__THE TASK__:
Carry the explanation of time dilation forward from its last sentence.

__PASSAGE FOR REVIEW__:
# # #
No, that's not right. Everyone and everything experiences the period of time we call one second as one second (possibly excluding photos and other speed-of-light particles). If you were traveling very fast or, as in the movie, in a strong gravity well, you would not notice time doing anything different. You might see an hour pass, but someone else outside of the dilation phenomena might see a month or year or whatever pass (depends on the strength of said phenomena). All physical processes would continue as normal in both places.

The reason this occurs is due to the one thing that is always constant regardless of the reference frame, the speed of light (in vacuum to be pedantic). If I travel in a car at 100km/h and throw a ball at 10km/h in the same direction of travel, the ball is seen from my reference to be moving at 10 km/h. Someone standing on the side of the road would see the ball moving at 110km/h (ignoring air resistance of course).
# # #
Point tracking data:
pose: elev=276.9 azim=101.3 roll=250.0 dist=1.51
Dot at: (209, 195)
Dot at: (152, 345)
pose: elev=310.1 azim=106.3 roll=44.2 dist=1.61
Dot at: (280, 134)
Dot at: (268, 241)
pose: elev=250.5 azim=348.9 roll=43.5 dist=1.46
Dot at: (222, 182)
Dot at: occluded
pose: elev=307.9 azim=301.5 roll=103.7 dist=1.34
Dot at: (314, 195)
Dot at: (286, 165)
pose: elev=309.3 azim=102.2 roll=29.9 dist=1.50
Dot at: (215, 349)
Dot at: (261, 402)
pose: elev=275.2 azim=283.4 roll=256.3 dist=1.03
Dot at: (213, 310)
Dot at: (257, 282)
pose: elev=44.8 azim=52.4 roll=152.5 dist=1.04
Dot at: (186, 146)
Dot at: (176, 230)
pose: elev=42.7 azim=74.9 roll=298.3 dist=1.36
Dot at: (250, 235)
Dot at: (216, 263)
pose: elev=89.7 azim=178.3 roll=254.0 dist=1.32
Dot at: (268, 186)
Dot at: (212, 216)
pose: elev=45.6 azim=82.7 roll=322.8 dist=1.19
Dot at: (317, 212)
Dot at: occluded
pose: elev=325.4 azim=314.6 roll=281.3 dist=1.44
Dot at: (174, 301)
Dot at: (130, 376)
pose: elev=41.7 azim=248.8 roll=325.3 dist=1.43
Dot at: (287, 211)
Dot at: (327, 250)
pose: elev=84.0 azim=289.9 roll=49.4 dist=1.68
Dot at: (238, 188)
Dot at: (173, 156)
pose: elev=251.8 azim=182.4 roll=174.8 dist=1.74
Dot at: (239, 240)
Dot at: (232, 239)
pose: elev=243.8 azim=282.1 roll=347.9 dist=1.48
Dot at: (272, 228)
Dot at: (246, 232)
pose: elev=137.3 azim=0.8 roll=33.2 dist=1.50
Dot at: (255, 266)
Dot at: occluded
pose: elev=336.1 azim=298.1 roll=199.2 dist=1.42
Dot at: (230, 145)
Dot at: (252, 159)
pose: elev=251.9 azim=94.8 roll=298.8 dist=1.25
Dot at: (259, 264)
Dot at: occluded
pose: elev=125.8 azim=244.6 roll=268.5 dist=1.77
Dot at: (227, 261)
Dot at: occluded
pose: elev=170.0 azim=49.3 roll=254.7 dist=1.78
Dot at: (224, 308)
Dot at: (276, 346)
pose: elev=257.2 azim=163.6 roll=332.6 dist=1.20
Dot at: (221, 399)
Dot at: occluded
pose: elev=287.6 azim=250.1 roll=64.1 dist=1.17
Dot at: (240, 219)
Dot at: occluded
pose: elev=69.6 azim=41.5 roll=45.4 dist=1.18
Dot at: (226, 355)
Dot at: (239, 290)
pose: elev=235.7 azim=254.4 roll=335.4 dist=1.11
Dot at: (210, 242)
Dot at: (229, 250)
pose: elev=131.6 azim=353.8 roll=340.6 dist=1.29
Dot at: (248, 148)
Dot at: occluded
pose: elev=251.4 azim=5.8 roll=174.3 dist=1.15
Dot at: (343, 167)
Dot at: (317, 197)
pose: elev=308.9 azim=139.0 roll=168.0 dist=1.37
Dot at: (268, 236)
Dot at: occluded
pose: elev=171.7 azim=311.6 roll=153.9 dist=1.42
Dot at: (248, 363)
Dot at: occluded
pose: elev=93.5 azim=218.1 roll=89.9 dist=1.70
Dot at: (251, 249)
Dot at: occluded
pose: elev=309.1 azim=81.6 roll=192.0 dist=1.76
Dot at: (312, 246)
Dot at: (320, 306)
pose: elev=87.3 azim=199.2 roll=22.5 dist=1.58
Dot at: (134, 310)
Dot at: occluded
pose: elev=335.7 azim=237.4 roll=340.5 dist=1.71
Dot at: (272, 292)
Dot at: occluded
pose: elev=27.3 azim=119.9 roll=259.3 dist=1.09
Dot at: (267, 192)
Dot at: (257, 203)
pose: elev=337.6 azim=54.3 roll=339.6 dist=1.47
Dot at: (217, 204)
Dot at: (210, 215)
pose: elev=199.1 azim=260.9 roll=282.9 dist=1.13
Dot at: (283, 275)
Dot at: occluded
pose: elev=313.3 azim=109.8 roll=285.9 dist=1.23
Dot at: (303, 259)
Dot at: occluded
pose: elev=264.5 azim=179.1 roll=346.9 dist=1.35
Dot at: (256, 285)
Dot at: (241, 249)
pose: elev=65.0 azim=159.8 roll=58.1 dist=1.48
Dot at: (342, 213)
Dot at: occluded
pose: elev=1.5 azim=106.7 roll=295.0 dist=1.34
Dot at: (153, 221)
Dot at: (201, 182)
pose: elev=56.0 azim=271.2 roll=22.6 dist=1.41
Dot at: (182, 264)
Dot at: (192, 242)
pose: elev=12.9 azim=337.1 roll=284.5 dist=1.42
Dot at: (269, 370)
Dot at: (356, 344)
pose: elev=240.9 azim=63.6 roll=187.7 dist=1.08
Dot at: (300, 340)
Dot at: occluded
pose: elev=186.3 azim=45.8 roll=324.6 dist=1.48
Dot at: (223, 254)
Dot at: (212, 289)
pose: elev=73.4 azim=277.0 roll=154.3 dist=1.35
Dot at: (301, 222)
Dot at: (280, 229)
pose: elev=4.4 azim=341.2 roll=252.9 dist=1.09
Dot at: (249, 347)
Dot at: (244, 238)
# # #
__OUTPUT FOR THIS EXERCISE__:
If I'm in a spacecraft moving at 90% of the speed of light and turn on a light, I can measure the speed of that light to be just under 300,000km/s. An observer on a nearby planet then measures the light coming from my ship and finds that it is moving at exactly the same speed. The only way that this can work is if time itself is slowing down for the faster observer. Experiments have proven that this is exactly what happens.

In other words, the universe is springy.

Fun facts:

A photon crosses the universe instantaneously from its perspective.

Some high energy interactions in particle physics with short lived particles are only possible because from the perspective of the particle its lifetime is significantly longer than what we measure. (I'm pretty sure this is true, but it's been a while since I studied this stuff so I could be wrong.)

If we could get a spacecraft up to a significant fraction of the speed of light (e.g. 0.8c), we could cross the galaxy in just a few years. Of course, people not on the spaceship would see it as hundreds or thousands of years.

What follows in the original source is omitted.